● DESCRIPTION OF THE TASK
Collect each line of the material below that contains the string "kern". Case counts.

[Stored dataset items]
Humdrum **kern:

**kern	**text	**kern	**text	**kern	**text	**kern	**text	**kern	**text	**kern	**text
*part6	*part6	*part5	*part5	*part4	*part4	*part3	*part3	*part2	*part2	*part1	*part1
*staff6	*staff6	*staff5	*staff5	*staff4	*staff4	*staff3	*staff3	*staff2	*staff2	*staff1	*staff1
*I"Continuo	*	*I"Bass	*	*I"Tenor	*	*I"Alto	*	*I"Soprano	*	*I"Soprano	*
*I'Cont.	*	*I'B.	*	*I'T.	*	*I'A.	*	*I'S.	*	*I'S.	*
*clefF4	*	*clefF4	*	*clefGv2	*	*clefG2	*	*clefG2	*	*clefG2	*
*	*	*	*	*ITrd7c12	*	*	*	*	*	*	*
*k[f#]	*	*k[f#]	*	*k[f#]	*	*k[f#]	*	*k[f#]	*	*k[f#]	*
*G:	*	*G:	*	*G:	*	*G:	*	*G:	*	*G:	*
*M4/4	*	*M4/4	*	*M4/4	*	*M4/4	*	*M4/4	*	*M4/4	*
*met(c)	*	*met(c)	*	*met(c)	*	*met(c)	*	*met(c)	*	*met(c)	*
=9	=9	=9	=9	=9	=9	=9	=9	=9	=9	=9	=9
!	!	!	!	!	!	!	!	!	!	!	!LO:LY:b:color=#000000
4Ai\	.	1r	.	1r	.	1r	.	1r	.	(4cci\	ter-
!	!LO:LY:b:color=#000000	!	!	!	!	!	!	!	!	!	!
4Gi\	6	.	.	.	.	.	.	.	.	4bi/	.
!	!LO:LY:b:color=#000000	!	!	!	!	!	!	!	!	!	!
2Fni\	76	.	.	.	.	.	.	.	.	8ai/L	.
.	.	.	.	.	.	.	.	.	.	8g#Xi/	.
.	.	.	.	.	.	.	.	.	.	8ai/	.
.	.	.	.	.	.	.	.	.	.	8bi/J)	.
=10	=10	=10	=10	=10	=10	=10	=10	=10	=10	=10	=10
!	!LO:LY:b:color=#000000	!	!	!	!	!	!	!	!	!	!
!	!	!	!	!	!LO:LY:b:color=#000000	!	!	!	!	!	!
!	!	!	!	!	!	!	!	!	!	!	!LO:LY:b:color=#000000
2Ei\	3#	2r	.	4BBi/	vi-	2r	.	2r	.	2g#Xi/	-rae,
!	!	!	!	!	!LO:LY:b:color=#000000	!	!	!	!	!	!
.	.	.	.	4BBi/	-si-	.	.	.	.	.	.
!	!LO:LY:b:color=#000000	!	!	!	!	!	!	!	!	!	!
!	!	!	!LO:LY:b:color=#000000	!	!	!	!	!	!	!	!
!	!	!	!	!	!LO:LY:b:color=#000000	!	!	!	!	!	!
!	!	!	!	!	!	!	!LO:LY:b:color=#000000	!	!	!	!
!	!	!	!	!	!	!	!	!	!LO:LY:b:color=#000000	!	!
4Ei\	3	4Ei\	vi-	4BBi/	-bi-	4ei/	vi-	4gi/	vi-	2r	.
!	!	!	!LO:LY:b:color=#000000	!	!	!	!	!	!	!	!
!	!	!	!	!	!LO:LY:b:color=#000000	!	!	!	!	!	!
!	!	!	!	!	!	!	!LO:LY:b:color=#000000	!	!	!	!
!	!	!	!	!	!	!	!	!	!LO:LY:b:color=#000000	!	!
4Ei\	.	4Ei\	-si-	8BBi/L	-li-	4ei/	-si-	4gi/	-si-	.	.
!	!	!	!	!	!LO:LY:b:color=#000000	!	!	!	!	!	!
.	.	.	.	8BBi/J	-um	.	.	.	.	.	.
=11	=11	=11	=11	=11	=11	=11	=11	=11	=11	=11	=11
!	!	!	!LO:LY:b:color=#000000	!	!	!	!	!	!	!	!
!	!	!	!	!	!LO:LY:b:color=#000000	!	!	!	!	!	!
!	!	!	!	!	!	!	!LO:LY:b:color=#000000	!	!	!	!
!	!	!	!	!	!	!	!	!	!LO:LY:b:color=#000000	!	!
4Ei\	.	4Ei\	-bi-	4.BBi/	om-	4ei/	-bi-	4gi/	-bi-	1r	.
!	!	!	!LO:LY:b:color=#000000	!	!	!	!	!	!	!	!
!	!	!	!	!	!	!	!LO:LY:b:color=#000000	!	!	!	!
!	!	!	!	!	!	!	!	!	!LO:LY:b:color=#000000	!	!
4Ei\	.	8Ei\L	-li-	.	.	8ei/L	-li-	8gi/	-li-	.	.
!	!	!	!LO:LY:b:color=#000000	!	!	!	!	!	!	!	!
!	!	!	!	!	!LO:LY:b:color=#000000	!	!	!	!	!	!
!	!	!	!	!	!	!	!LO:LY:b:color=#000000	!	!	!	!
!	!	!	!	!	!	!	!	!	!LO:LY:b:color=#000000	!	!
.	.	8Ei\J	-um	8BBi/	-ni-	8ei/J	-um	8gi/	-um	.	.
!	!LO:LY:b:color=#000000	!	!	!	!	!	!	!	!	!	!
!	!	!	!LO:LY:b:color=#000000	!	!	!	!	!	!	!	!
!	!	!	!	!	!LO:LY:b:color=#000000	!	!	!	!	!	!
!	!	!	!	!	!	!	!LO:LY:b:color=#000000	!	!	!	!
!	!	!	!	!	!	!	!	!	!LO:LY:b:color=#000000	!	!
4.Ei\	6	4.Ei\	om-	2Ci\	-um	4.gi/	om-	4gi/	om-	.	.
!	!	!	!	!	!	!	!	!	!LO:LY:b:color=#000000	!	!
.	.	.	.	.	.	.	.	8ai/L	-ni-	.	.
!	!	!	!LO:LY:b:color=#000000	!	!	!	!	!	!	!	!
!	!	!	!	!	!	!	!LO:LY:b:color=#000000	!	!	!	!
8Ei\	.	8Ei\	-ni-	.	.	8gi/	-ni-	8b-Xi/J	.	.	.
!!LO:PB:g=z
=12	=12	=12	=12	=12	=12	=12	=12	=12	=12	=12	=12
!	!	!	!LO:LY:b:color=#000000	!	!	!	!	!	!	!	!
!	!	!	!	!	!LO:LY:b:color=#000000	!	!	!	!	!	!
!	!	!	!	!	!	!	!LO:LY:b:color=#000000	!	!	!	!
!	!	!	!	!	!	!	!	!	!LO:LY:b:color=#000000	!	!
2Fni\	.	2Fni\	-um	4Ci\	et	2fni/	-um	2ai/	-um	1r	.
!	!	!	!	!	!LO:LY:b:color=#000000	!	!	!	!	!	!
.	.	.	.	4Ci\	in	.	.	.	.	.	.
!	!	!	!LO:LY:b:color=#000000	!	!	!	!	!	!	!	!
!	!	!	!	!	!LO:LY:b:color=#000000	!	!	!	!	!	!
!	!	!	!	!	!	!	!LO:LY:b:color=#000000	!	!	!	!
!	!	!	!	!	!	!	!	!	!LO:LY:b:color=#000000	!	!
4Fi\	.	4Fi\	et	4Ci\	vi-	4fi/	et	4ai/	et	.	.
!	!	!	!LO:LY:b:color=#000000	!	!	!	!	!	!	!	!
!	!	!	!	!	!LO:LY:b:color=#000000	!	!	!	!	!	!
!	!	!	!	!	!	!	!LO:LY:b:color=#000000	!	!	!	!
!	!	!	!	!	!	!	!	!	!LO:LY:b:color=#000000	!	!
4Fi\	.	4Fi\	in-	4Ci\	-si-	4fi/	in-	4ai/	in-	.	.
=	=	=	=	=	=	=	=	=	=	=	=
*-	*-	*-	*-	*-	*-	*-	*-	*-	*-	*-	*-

● EXERCISE RESPONSE
Humdrum **kern:
**kern	**text	**kern	**text	**kern	**text	**kern	**text	**kern	**text	**kern	**text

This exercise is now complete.